**EXERCISE PROMPT**
Identify all lines in the listing that include the word "wrist", and copy them out.

***

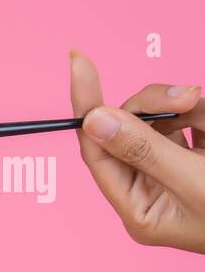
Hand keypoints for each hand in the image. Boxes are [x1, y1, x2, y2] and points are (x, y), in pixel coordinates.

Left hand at [70, 49, 204, 252]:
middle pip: (129, 127)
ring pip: (164, 117)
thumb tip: (94, 119)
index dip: (86, 105)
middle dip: (156, 104)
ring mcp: (180, 171)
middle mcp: (153, 191)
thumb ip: (145, 150)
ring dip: (192, 107)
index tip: (79, 62)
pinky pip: (194, 118)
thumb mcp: (194, 181)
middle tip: (191, 97)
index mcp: (139, 209)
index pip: (96, 151)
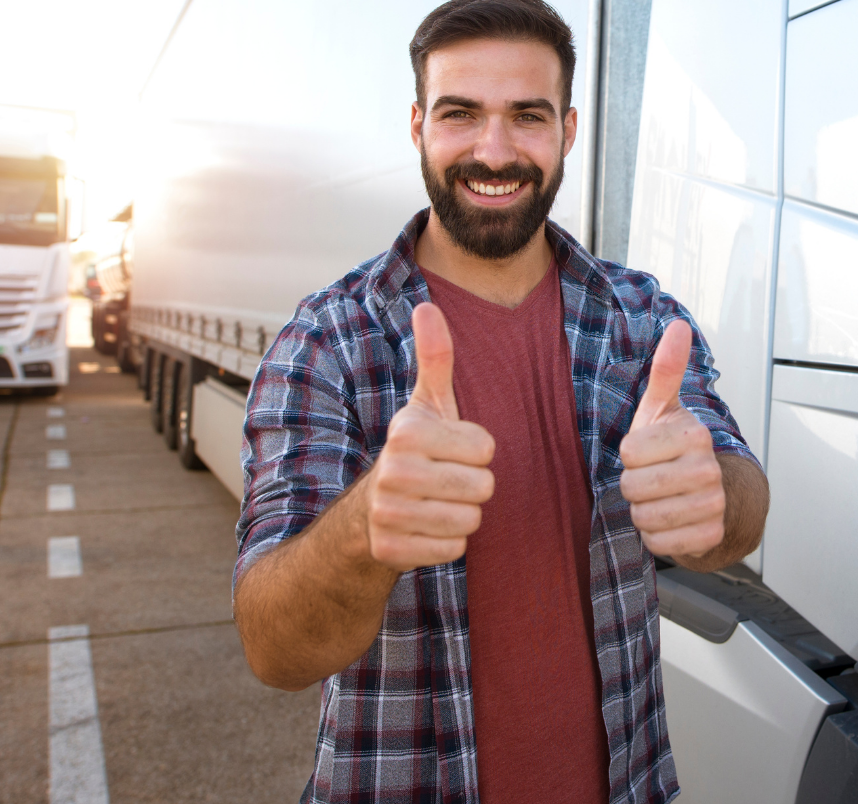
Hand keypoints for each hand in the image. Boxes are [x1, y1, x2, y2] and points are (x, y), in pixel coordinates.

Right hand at [353, 302, 494, 570]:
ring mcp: (387, 514)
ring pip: (471, 520)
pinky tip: (426, 528)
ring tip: (437, 502)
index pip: (486, 447)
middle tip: (446, 479)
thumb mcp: (429, 403)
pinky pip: (454, 549)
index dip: (477, 450)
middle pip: (483, 487)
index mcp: (407, 432)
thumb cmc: (416, 449)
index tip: (450, 449)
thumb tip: (427, 306)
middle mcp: (392, 472)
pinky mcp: (390, 551)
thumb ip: (436, 356)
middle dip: (474, 486)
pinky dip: (448, 543)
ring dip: (462, 515)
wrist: (372, 508)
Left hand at [620, 320, 724, 557]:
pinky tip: (669, 521)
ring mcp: (713, 504)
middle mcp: (709, 469)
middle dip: (633, 486)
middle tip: (650, 478)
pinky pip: (659, 543)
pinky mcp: (711, 535)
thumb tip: (678, 324)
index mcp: (695, 434)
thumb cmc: (673, 448)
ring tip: (658, 498)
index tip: (647, 451)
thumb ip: (666, 369)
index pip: (629, 452)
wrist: (709, 493)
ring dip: (642, 511)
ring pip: (644, 517)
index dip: (629, 455)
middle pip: (634, 487)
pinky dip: (655, 537)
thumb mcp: (662, 409)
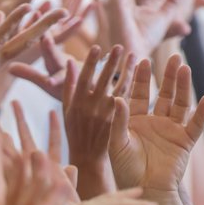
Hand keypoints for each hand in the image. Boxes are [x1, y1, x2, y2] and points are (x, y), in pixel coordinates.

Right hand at [63, 44, 136, 169]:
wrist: (87, 158)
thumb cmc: (75, 132)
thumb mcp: (66, 110)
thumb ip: (69, 86)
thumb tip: (69, 62)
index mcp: (77, 103)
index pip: (84, 78)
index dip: (90, 62)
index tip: (96, 47)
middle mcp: (92, 107)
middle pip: (103, 80)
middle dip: (111, 63)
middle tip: (119, 47)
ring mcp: (106, 113)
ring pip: (119, 88)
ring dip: (127, 71)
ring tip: (133, 55)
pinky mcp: (118, 119)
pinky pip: (127, 99)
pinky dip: (132, 85)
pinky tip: (137, 73)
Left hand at [109, 53, 203, 191]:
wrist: (144, 191)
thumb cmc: (125, 171)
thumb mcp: (117, 144)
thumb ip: (118, 122)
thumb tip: (117, 97)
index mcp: (136, 122)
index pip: (141, 95)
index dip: (142, 79)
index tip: (142, 60)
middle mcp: (155, 123)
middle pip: (164, 94)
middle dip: (168, 76)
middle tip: (173, 57)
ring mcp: (171, 131)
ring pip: (180, 104)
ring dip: (183, 87)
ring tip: (185, 68)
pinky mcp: (184, 142)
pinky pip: (195, 124)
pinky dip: (202, 112)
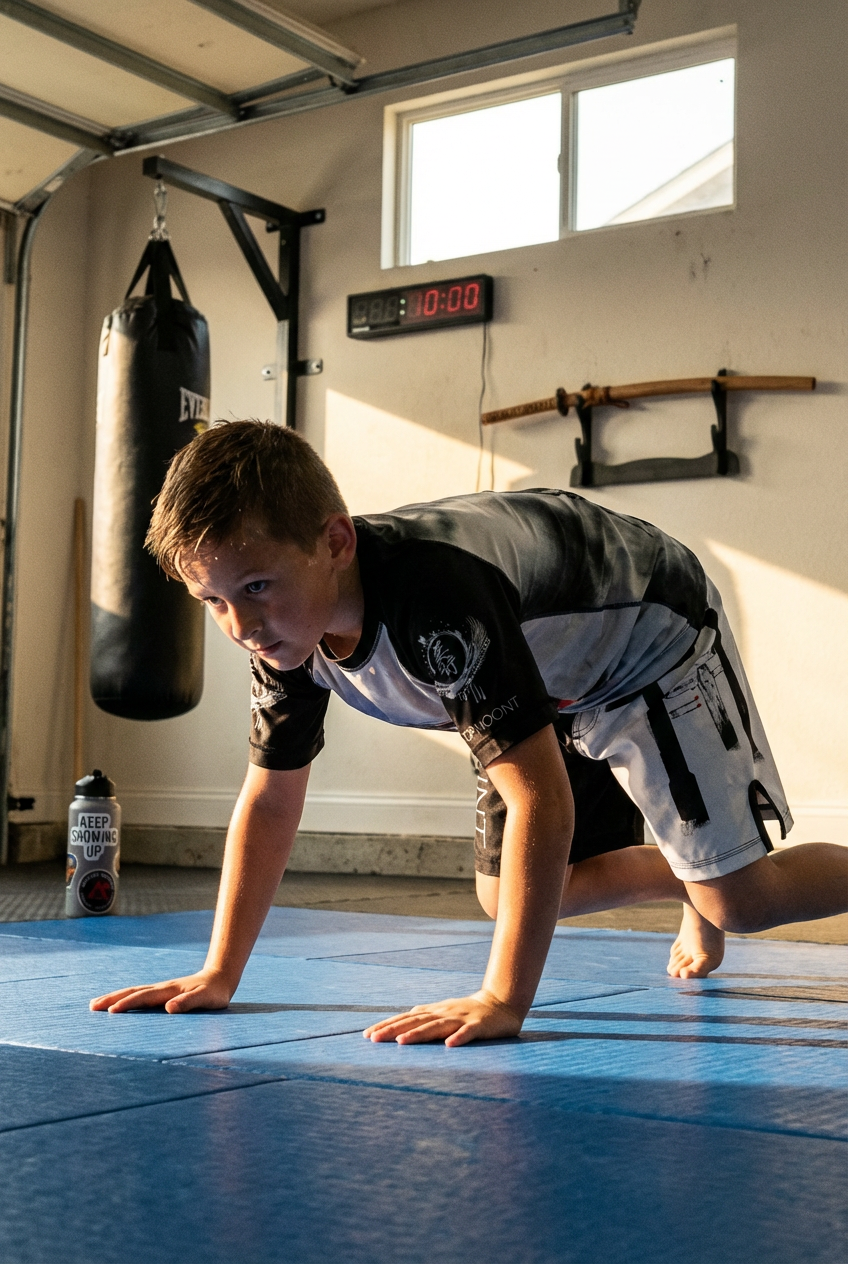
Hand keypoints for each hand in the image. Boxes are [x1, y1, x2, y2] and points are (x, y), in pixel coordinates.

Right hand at [89, 969, 233, 1013]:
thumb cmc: (214, 993)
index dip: (128, 1004)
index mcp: (169, 991)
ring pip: (133, 992)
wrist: (220, 978)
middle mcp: (161, 988)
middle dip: (112, 998)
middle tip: (92, 1006)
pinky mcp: (162, 993)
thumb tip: (168, 1008)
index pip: (144, 997)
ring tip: (95, 1004)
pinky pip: (139, 995)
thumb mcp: (206, 999)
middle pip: (132, 992)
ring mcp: (160, 989)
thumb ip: (188, 1003)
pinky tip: (117, 1004)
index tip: (111, 1011)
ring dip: (114, 997)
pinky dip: (124, 998)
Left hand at [363, 989, 522, 1046]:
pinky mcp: (480, 1026)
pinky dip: (459, 1038)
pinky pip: (468, 1033)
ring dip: (419, 1034)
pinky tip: (449, 1046)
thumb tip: (399, 1026)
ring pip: (437, 1026)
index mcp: (434, 1011)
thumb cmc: (468, 1013)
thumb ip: (424, 1020)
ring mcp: (461, 1018)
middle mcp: (444, 1012)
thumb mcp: (443, 1014)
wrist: (501, 1004)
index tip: (367, 1035)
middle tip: (374, 1039)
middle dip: (394, 1030)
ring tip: (402, 1042)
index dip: (387, 1025)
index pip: (406, 1018)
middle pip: (416, 1021)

***

**EXERCISE ANSWER**
wrist: (372, 508)
wrist: (709, 493)
wrist: (87, 158)
wrist: (144, 191)
wrist: (220, 978)
wrist: (501, 1004)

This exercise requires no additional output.